The Declaration also commits governments to accelerate implementation of the World Health Organization FCTC, the global tobacco treaty that includes a wide range of measures to end tobacco use. The document also encouraged other member states to become Parties to the FCTC. The treaty now has 174 parties.
In addition, the Summit’s final document stressed the importance of one FCTC measure in particular – tobacco taxation – as “an effective and important means of reducing tobacco consumption”.
FCA pointed out that despite its recognition of the important role of tobacco control, the Political Declaration falls short on action to tackle NCDs.
According to the World Economic Forum, if current efforts are not intensified, the four main NCDs will cause economic losses to low and middle-income countries of nearly $500 billion yearly in 2011-2025 (an average of $25 per person a year in low-income countries, $50 in lower middle-income countries and $139 in upper middle-income countries).

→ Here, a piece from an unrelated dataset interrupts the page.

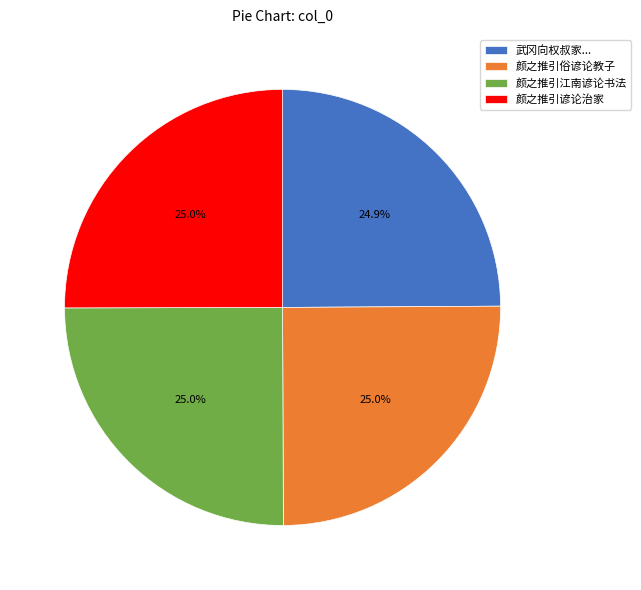

The 颜之推引俗谚论教子 slice represents 25% of the pie. True or false?

True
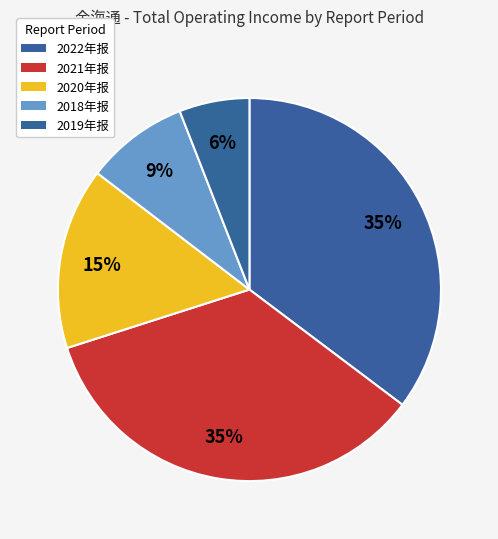

Does 2019年报 account for over 50% of the chart?

No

In contrast, putting in place a series of prevention and treatment ‘best-buy’ measures, including tobacco control, is predicted by the WHO to cost $11.4 billion annually (from under $1 in low-income countries to $3 in upper middle-income countries).
However, UN member states in the Declaration failed to agree on an overall target for reducing NCDs deaths, and delayed until 2012 the setting of goals for measures like reducing the use of tobacco and salt. FCA noted it will be important to involve NGOs in the process of developing indicators and targets as they provide a useful safeguard against attempts at interference by the tobacco industry, a way to engage the broader population, and a source of expertise and experience.
According to Huber, “Action to implement NCD control and prevention at the national level must be stepped up immediately and need not wait for the setting of global targets. In particular, FCTC measures have already been agreed, have a clear evidence base and are very good value for money.”
“Accelerated implementation of the FCTC can begin immediately,” he added.